=== Exercise passage ===
◆ ◆ ◆ ◆

Cross-entropy is widely used in modern ML to compute the loss for classification tasks. This post is a brief overview of the math behind it and a related concept called Kullback-Leibler (KL) divergence.

Information content of a single random event

We'll start with a single event (E) that has probability p. The information content (or "degree of surprise") of this event occurring is defined as:

\[I(E) = \log_2 \left (\frac{1}{p} \right )\]

The base 2 here is used so that we can count the information in units of bits. Thinking about this definition intuitively, imagine an event with probability p=1; using the formula, the information we gain by observing this event occurring is 0, which makes sense. On the other extreme, as the probability p approaches 0, the information we gain is huge. An equivalent way to write the formula is:

\[I(E) = -\log_2 p\]

Some numeric examples: suppose we flip a fair coin and it comes out heads. The probability of this event happening is 1/2, therefore:

\[I(E_{heads})=-\log_2 \frac{1}{2} = 1\]

Now suppose we roll a fair die and it lands on 4. The probability of this event happening is 1/6, therefore:

\[I(E_4)=-\log_2 \frac{1}{6} = 2.58\]

In other words, the degree of surprise for rolling a 4 is higher than the degree of surprise for flipping to heads - which makes sense, given the probabilities involved.

Other than behaving correctly for boundary values, the logarithm function makes sense for calculating the degree of surprise for another important reason: the way it behaves for a combination of events.

◆ ◆ ◆ ◆

=== Supplied data ===
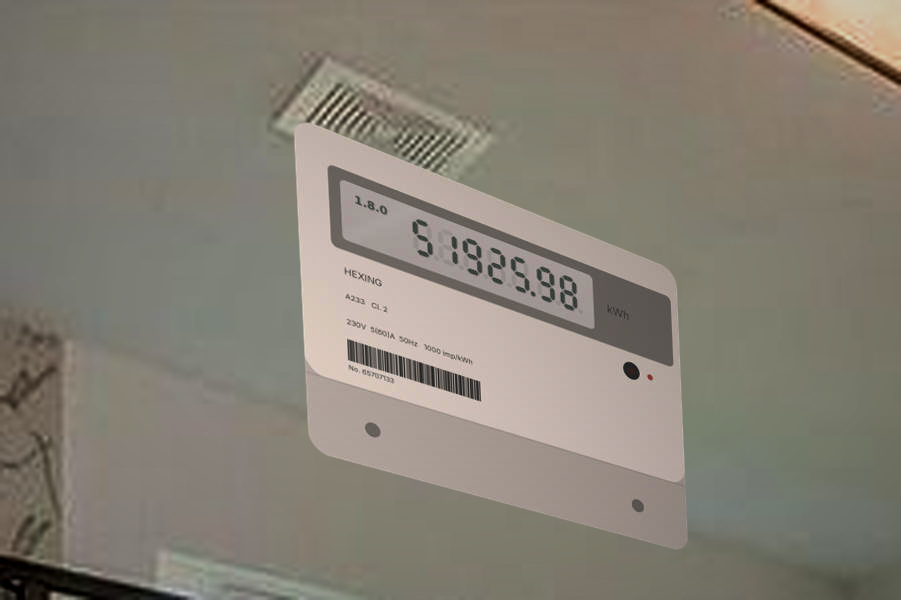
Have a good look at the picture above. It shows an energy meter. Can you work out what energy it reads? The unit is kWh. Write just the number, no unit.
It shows 51925.98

◆ ◆ ◆ ◆

Decide whether each statement agrees with the cross-entropy overview above. Answer yes or no and quote the deciding words from the overview.
(a) Base 2 is used so that information can be counted in bits.
(b) Observing an event with probability 1 gives a huge amount of information.
(c) Rolling a 4 on a fair die is less surprising than flipping heads on a fair coin.

(a) Yes: "The base 2 here is used so that we can count the information in units of bits."
(b) No: "the information we gain by observing this event occurring is 0"
(c) No: "the degree of surprise for rolling a 4 is higher than the degree of surprise for flipping to heads"